◆ Task prompt ◆
Begin at the line containing "right ear: (251, 90)" and copy exactly through the last line of the listing, skipping every picture.

◆ Records supplied ◆
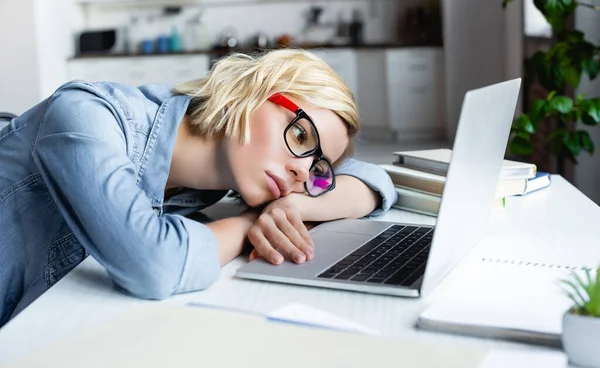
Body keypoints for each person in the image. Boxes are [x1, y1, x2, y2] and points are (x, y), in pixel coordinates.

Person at [0, 49, 396, 327]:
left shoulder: (229, 175)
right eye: (301, 135)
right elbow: (154, 265)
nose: (301, 173)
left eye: (318, 167)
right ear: (251, 90)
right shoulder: (87, 114)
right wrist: (249, 222)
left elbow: (376, 180)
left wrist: (292, 209)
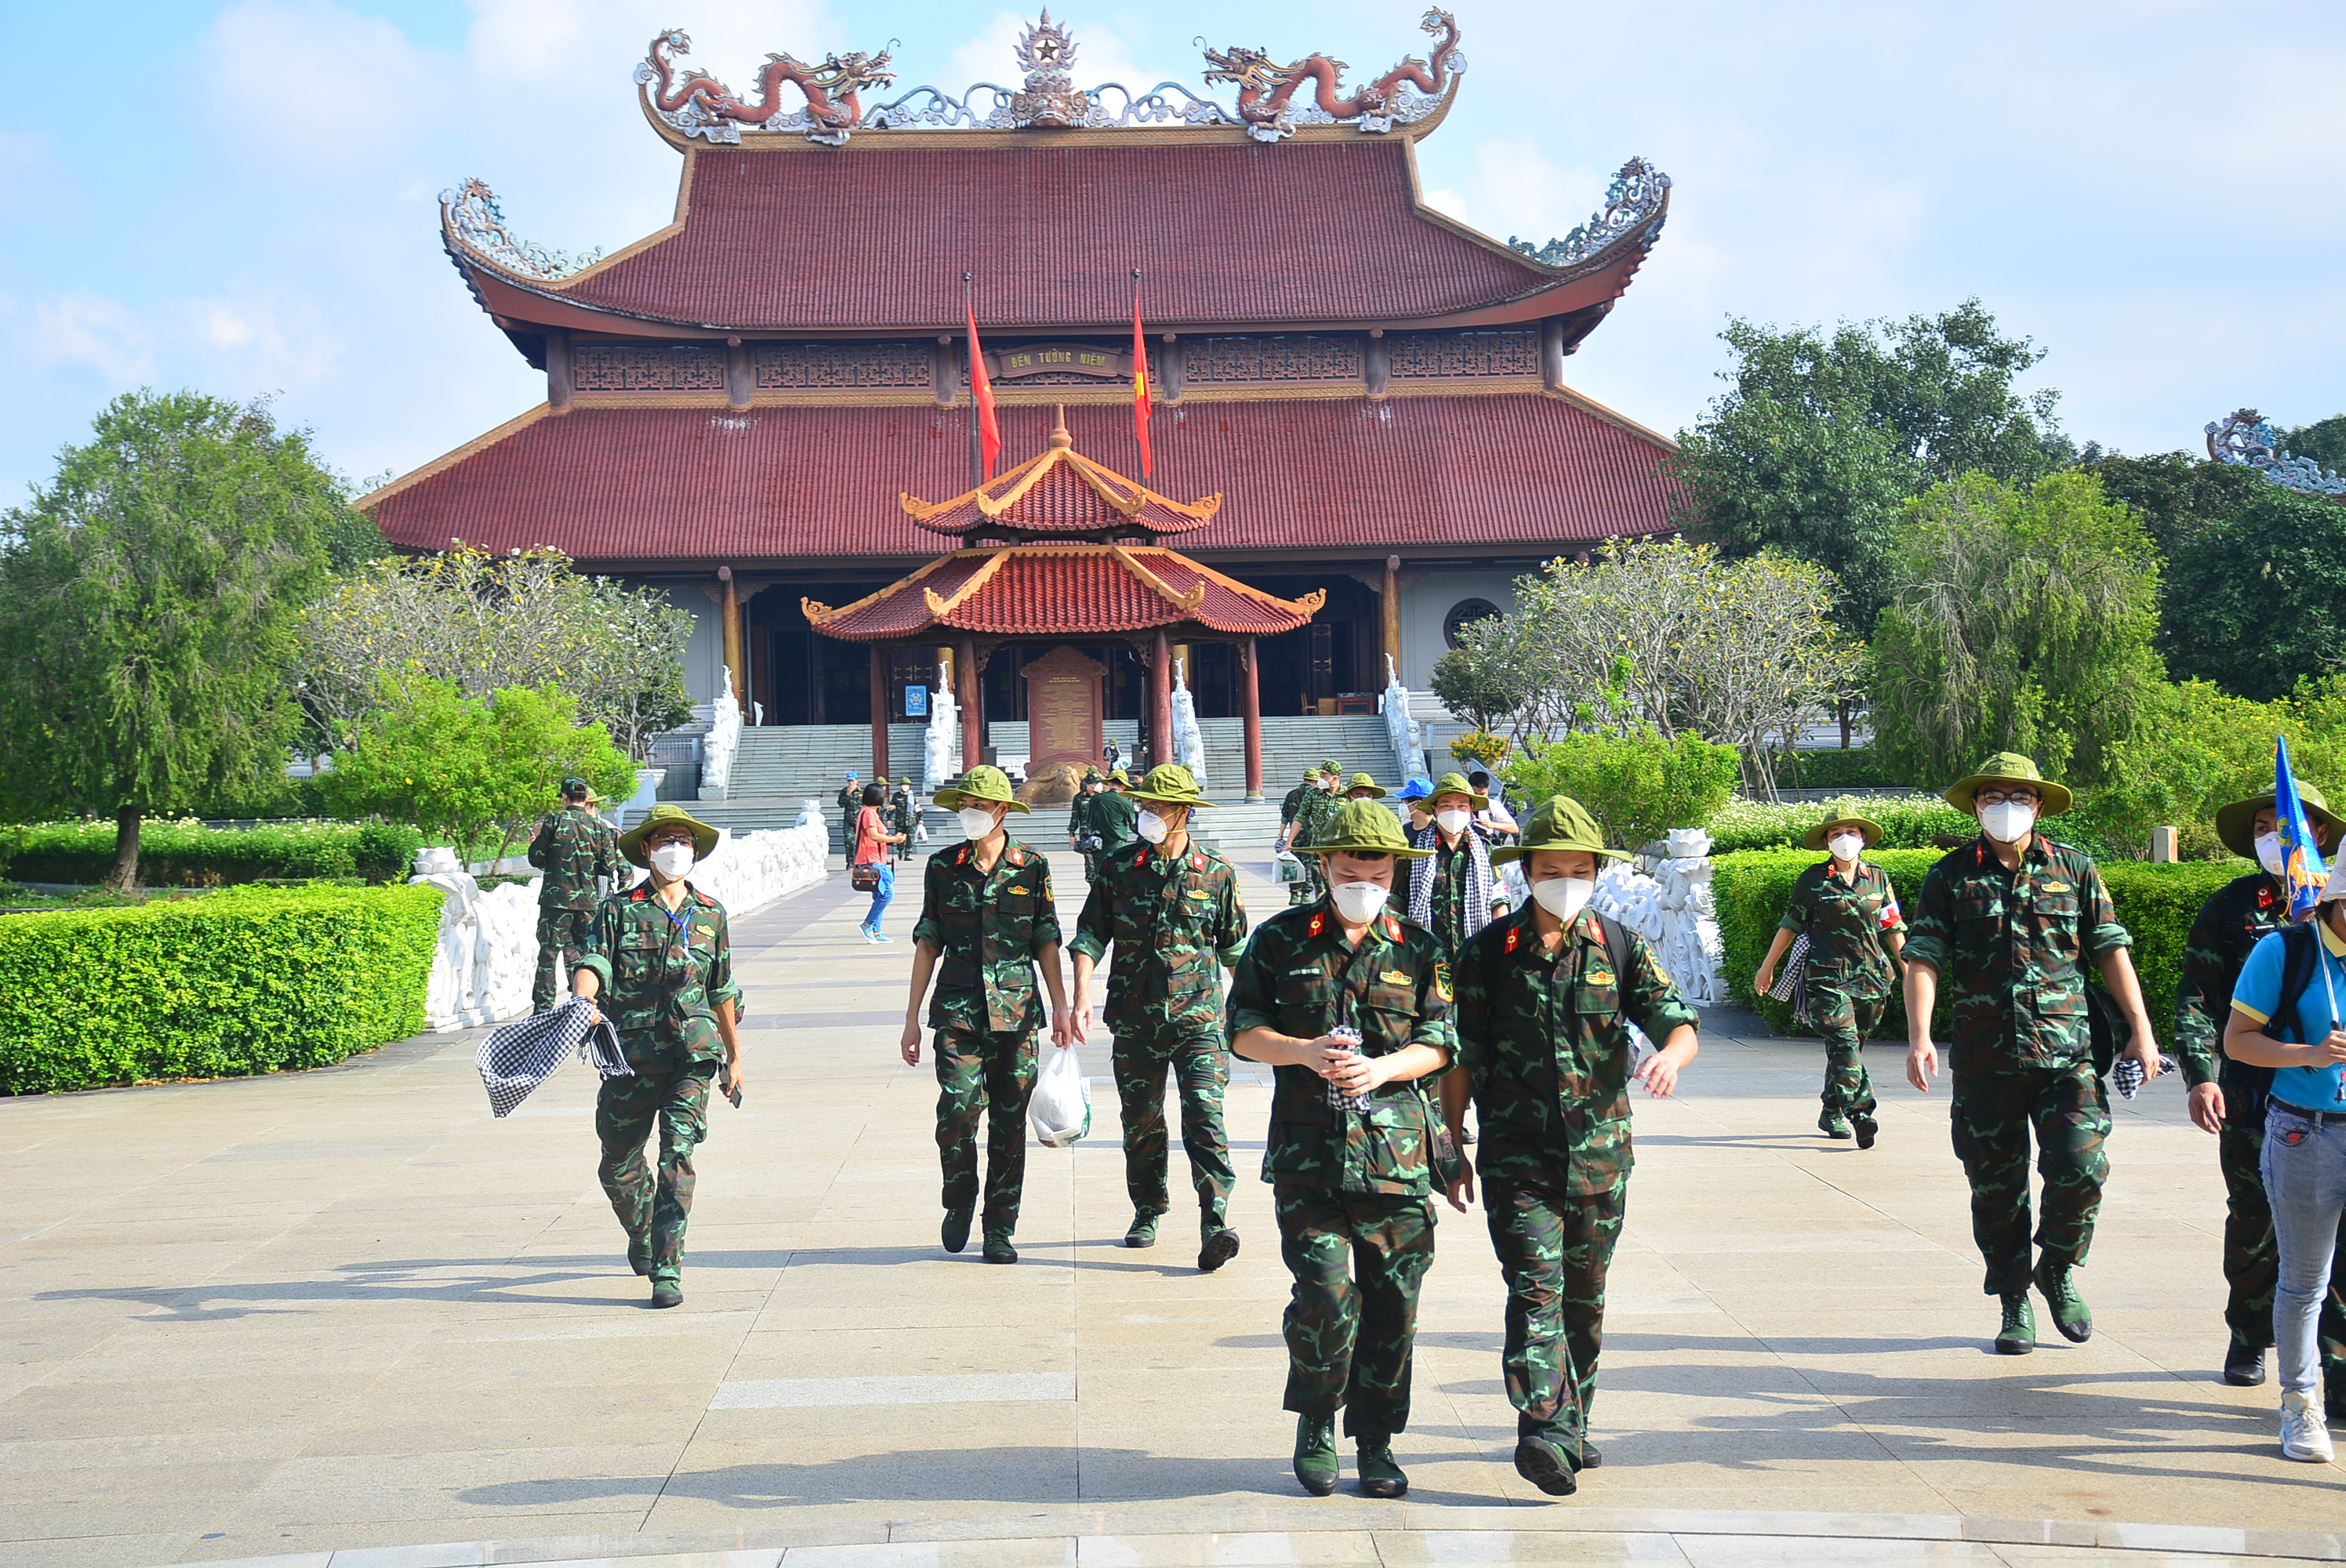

◆ Output ◆
right ear: (251, 90)
right shoulder: (87, 114)
right wrist: (249, 222)
left elbow: (376, 180)
left wrist: (292, 209)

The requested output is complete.